A NEW INITIATIVE FOR TILING, STITCHING AND PROCESSING GEOSPATIAL BIG DATA IN DISTRIBUTED COMPUTING ENVIRONMENTS

Abstract. Within recent years, several new approaches and solutions for Big Data processing have been developed. The Geospatial world is still facing the lack of well-established distributed processing solutions tailored to the amount and heterogeneity of geodata, especially when fast data processing is a must. The goal of such systems is to improve processing time by distributing data transparently across processing (and/or storage) nodes. These types of methodology are based on the concept of divide and conquer. Nevertheless, in the context of geospatial processing, most of the distributed computing frameworks have important limitations regarding both data distribution and data partitioning methods. Moreover, flexibility and expendability for handling various data types (often in binary formats) are also strongly required. This paper presents a concept for tiling, stitching and processing of big geospatial data.
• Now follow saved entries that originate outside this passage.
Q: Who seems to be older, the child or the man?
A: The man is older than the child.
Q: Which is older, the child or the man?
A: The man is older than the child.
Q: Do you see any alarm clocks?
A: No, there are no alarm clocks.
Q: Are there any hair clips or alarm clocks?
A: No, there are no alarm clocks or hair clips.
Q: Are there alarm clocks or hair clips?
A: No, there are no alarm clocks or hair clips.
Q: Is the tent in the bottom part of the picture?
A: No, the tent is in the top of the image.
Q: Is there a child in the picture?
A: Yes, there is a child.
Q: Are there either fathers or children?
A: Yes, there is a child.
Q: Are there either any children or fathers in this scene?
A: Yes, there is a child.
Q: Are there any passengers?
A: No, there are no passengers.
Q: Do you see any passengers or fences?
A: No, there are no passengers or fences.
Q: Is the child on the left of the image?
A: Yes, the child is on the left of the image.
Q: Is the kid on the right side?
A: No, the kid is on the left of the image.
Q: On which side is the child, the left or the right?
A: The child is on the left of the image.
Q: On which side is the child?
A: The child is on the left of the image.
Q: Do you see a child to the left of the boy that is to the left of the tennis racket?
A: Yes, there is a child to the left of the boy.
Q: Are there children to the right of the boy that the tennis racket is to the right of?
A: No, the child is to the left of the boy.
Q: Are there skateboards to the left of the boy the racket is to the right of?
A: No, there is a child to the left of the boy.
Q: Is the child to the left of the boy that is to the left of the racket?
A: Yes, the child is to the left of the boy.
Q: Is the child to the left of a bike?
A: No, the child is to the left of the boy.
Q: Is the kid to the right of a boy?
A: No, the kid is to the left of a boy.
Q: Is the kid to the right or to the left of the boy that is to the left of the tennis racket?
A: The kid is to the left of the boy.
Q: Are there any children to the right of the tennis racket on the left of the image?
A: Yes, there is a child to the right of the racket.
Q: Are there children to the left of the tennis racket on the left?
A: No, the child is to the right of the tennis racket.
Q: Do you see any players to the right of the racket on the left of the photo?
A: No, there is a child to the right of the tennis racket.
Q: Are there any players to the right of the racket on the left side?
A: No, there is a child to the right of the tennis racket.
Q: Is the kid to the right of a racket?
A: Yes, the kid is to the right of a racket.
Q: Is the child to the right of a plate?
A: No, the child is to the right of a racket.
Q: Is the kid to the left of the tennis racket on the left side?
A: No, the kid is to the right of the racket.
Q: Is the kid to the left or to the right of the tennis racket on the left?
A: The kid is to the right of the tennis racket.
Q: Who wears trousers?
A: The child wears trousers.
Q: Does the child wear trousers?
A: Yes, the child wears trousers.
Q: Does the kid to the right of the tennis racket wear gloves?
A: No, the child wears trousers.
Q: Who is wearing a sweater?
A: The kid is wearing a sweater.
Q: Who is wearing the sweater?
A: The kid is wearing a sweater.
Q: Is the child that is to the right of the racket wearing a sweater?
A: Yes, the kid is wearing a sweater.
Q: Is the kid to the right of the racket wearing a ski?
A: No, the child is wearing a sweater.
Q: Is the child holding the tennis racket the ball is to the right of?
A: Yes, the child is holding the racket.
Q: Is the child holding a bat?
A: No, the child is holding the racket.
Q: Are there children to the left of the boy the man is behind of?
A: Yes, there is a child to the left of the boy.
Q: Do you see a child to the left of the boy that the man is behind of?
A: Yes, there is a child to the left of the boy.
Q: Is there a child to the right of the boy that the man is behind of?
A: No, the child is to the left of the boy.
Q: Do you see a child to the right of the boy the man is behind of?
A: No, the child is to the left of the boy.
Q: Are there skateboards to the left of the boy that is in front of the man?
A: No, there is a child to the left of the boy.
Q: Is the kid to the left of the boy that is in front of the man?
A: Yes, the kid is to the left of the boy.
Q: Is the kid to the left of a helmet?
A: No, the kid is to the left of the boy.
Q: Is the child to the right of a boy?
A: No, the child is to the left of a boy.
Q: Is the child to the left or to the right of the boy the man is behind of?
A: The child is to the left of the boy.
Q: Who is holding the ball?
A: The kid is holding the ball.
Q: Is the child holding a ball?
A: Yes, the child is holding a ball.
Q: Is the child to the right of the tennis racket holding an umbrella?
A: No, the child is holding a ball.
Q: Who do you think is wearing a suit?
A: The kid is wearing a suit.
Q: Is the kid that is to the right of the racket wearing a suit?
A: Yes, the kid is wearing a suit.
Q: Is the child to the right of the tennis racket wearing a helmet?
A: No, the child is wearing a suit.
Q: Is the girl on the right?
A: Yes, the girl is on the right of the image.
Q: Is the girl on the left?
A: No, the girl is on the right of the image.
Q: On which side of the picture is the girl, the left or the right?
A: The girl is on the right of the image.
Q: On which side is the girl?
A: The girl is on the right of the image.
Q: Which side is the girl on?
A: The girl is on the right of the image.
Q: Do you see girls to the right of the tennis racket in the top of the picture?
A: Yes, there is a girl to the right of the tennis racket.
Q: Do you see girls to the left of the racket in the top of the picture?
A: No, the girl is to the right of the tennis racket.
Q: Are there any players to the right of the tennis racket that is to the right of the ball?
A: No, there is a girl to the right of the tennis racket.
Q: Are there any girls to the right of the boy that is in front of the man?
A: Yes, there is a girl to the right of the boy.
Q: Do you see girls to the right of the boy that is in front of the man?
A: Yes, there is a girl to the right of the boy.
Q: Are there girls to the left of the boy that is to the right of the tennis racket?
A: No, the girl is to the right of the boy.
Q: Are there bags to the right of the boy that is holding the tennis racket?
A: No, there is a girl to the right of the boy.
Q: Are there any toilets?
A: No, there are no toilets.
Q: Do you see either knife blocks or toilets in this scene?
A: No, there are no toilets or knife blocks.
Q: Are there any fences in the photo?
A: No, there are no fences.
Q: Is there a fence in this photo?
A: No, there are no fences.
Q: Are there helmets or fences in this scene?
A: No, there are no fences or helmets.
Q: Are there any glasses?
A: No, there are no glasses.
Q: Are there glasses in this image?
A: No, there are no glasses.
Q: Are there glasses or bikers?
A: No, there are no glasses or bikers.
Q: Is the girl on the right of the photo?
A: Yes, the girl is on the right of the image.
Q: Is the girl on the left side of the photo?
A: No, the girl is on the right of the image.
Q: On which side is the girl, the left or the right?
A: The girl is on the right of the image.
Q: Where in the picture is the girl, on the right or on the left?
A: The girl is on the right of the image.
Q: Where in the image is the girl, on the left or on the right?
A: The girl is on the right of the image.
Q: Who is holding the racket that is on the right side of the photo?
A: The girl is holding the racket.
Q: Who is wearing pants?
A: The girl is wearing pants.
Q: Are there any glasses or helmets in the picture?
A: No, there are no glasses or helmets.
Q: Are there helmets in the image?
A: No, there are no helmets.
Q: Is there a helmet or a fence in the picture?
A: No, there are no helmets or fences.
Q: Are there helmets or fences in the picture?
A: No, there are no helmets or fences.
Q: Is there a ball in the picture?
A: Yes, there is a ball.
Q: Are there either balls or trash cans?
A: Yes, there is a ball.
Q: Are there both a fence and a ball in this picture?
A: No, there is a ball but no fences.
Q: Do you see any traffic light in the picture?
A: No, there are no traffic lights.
The system is based on the IQLib concept ( https://github.com/posseidon/IQLib/ ) developed in the frame of the IQmulus EU FP7 research and development project ( http://www.iqmulus.eu ). The data distribution framework has no limitations on programming language environment and can execute scripts (and workflows) written in different development frameworks (e.g. Python, R or C#). It is capable of processing raster, vector and point cloud data. The above-mentioned prototype is presented through a case study dealing with country-wide processing of raster imagery. Further investigations on algorithmic and implementation details are in focus for the near future.